Towards demystifying over-parameterization and early stopping in deep learning

Seminar
Friday, May 03, 2019
11:00am - 12:00pm
EER 1.516 (North Tower)

Many modern neural networks are trained in an over-parameterized regime where the parameters of the model exceed the size of the training dataset. Due to their over-parameterized nature these models in principle have the capacity to (over)fit any set of labels including pure noise. Despite this high fitting capacity, somewhat paradoxically, models trained via first-order methods (often with early stopping) continue to predict well on yet unseen test data. In this talk I will discuss some results aimed at demystifying such phenomena by demonstrating that gradient methods enjoy a few intriguing properties: (1) when initialized at random the iterates converge at a geometric rate to a global optima, (2) among all global optima of the loss the iterates converge to one with good generalization capability, (3) with early-stopping are provably robust to noise/corruption/shuffling on a fraction of the labels with these algorithms only fitting to the correct labels and ignoring the corrupted labels.

Speaker

Assistant Professor
University of Southern California

Mahdi Soltanolkotabi is an assistant professor in the Ming Hsieh Department of Electrical and Computer Engineering and Computer Science at the University of Southern California where he holds an Andrew and Erna Viterbi Early Career Chair.
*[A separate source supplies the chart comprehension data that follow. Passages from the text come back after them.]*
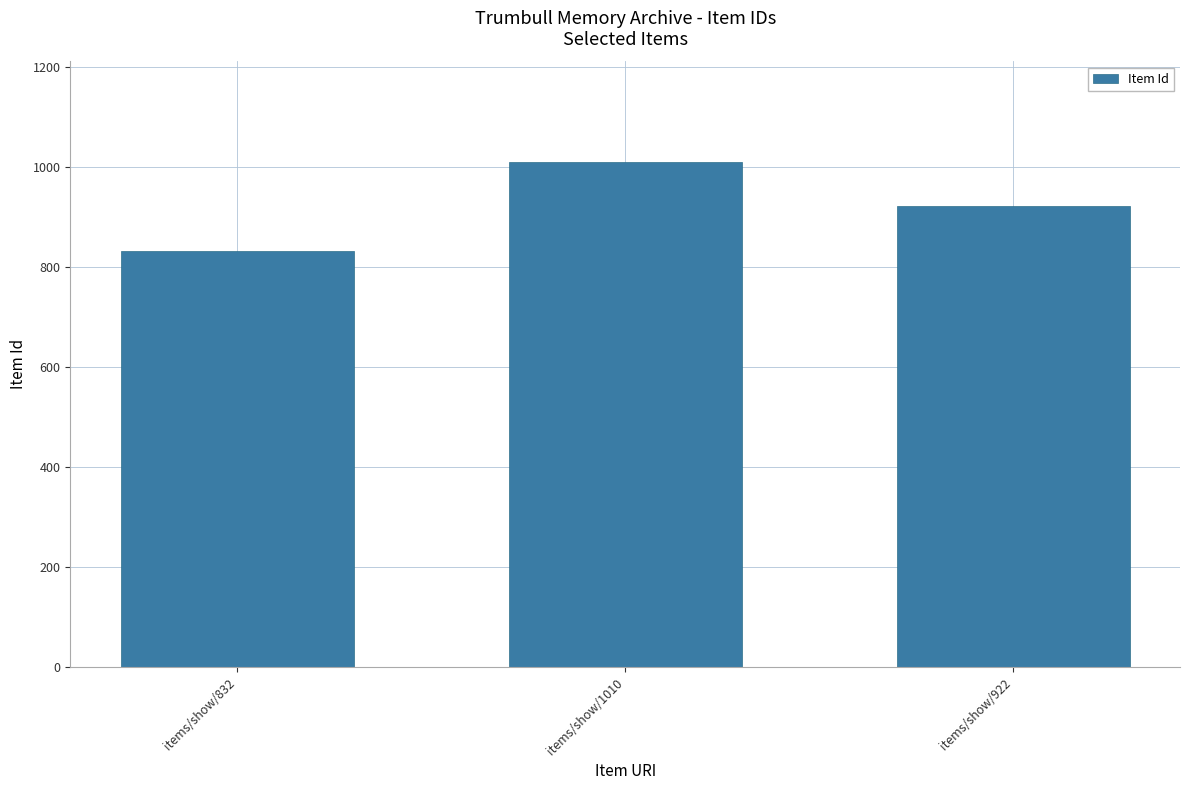

What is the sum of the values at items/show/1010 and items/show/922?

1932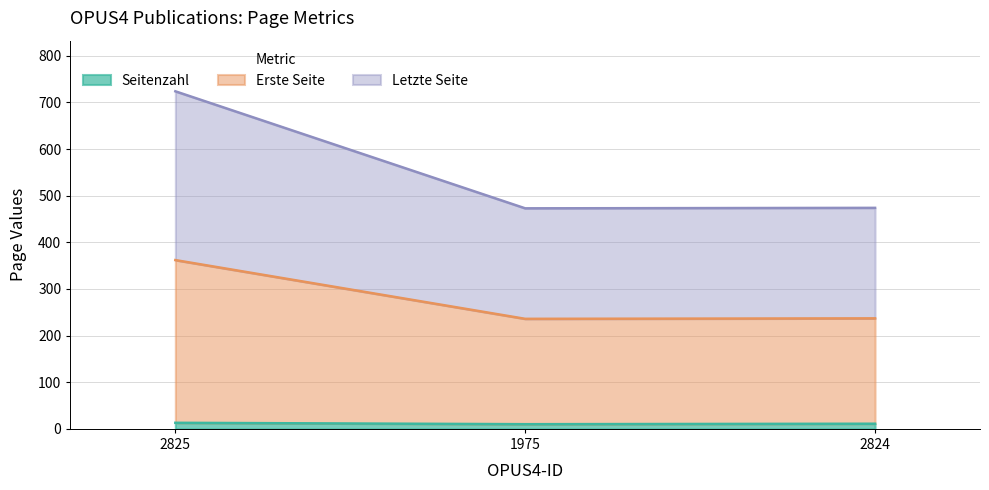

What is the smallest value displayed?

10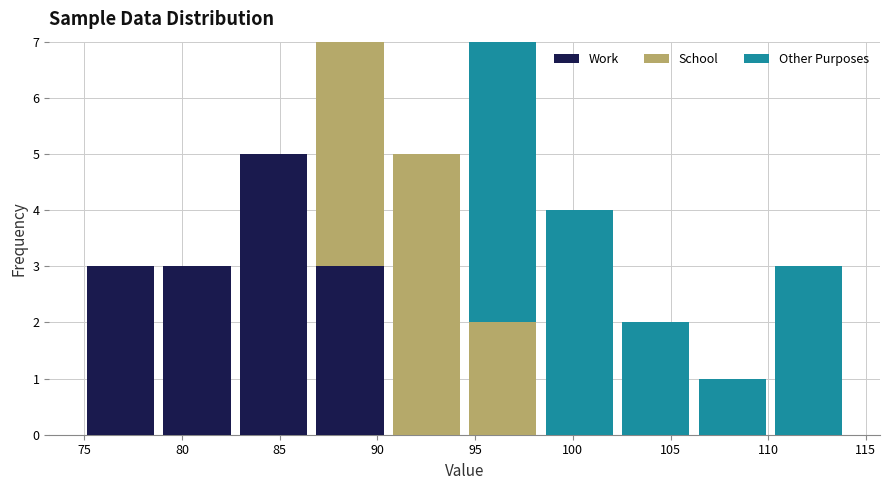

Reading left to right, transcribe this chart: for each stacked bar, give the range it covers on the x-axis and its total height. Neither the bar edges nor the heights are printed on the chart, so give them approximately, as read against the axes.

75.0 to 79.0: 3
79.0 to 82.5: 3
82.5 to 86.5: 5
86.5 to 90.5: 7
90.5 to 94.5: 5
94.5 to 98.5: 7
98.5 to 102.5: 4
102.5 to 106.0: 2
106.0 to 110.0: 1
110.0 to 114.0: 3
Prior to joining USC, he completed his PhD in electrical engineering at Stanford in 2014. He was a postdoctoral researcher in the EECS department at UC Berkeley during the 2014-2015 academic year. Mahdi is the recipient of the Packard Fellowship in Science and Engineering, a Sloan Research Fellowship, an NSF Career award, an Airforce Office of Research Young Investigator award (AFOSR-YIP), and a Google faculty research award.